■ **What you should do**
Repeat nothing but the line that contains "tissue box: present" and the lines after it, through the end of the listing, exactly as they stand; omit pictures.

■ **Data provided**

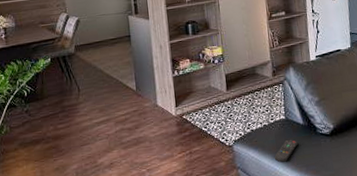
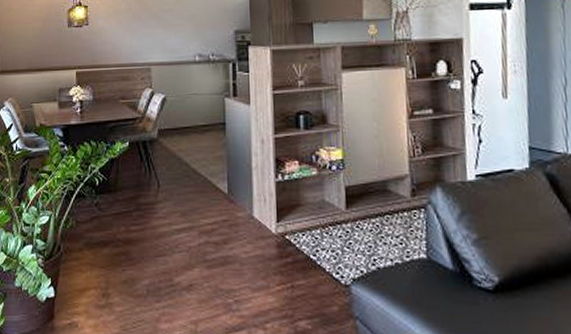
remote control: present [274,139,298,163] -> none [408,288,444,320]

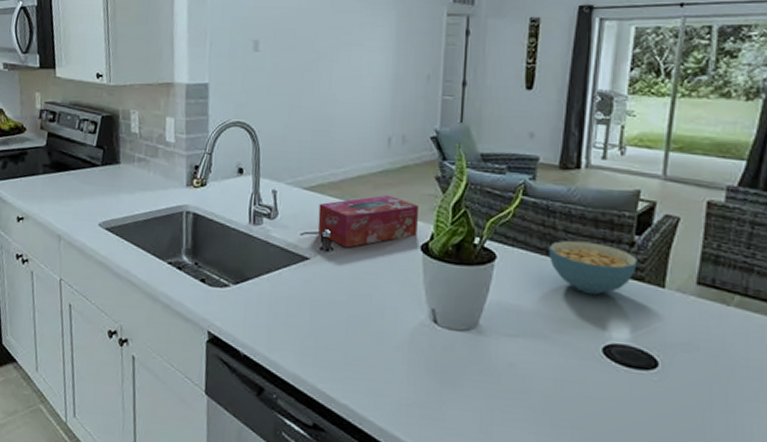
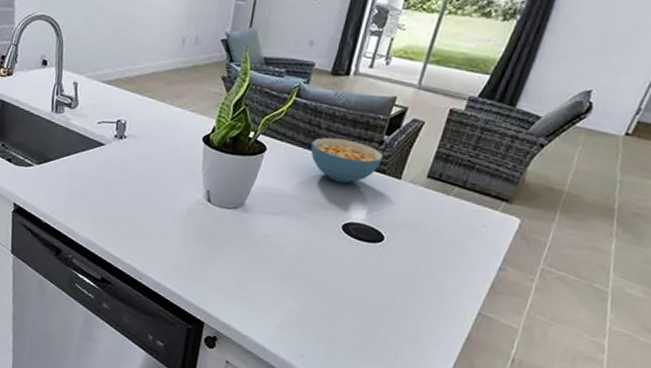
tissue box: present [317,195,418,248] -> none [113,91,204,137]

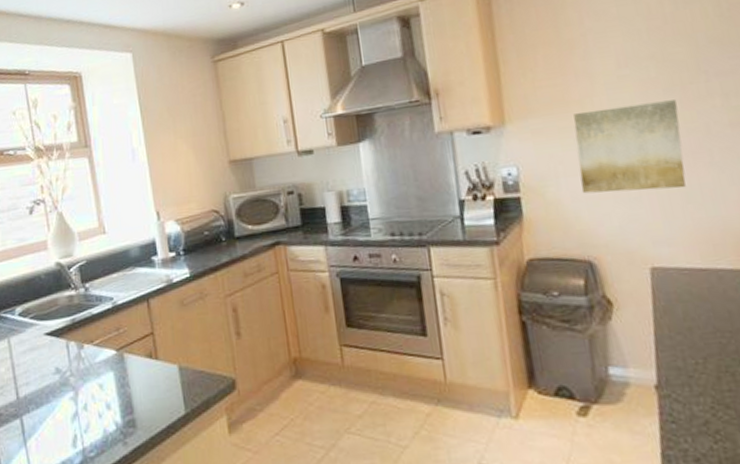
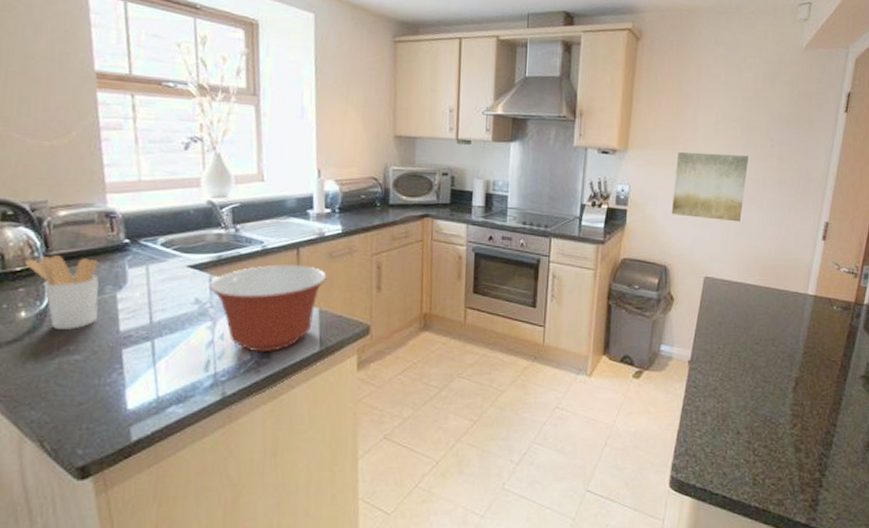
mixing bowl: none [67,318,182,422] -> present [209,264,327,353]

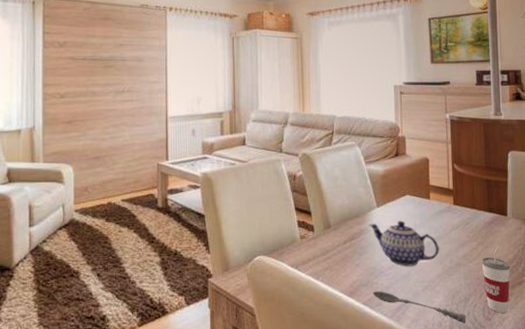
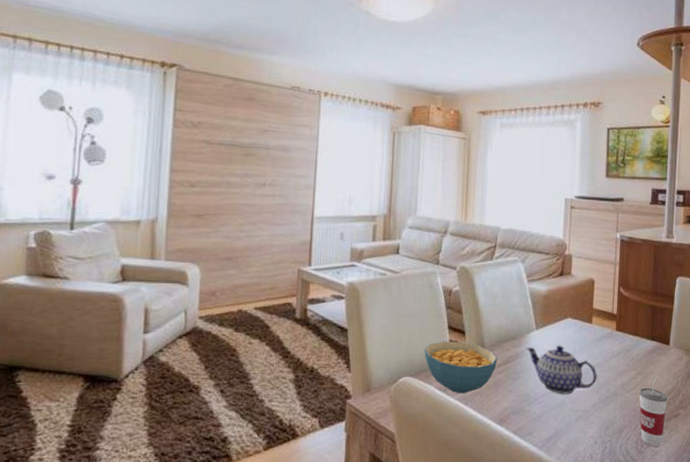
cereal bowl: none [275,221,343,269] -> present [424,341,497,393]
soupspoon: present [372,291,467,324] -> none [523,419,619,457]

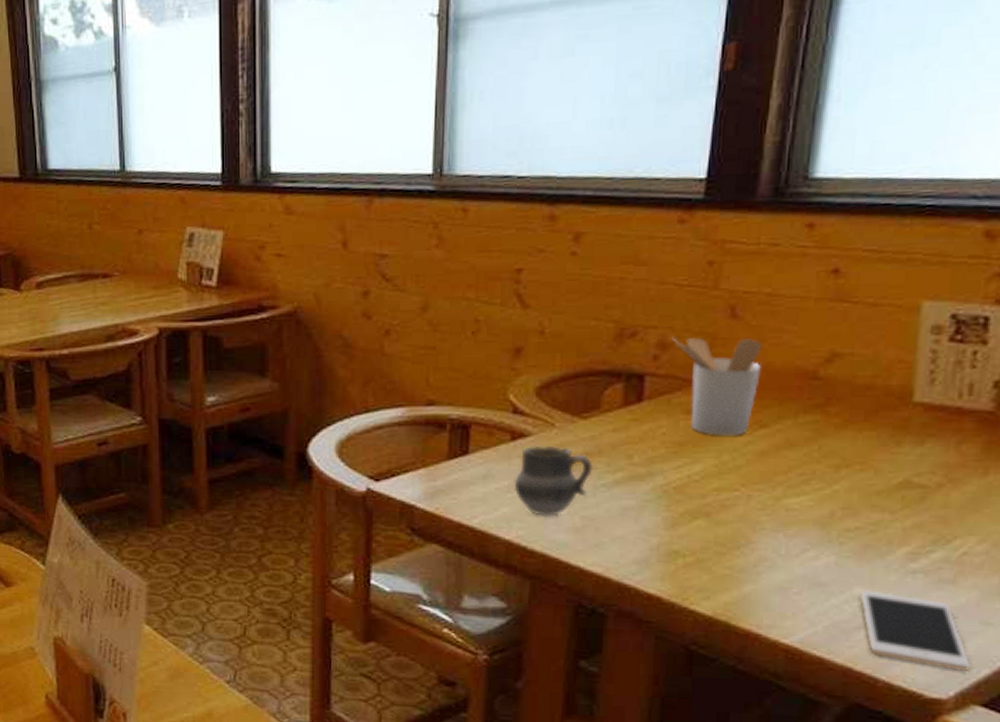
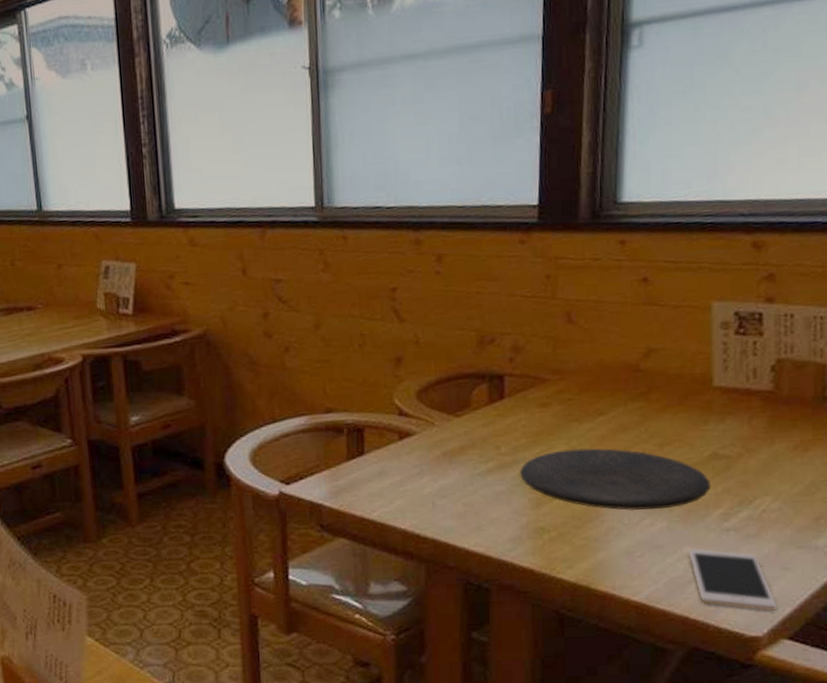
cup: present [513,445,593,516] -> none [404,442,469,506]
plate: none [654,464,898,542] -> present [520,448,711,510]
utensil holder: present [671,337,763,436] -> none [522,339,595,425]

■ **Solution below**
tissue box: present [317,195,418,248] -> none [113,91,204,137]

mixing bowl: none [67,318,182,422] -> present [209,264,327,353]

cereal bowl: none [275,221,343,269] -> present [424,341,497,393]
soupspoon: present [372,291,467,324] -> none [523,419,619,457]

cup: present [513,445,593,516] -> none [404,442,469,506]
plate: none [654,464,898,542] -> present [520,448,711,510]
utensil holder: present [671,337,763,436] -> none [522,339,595,425]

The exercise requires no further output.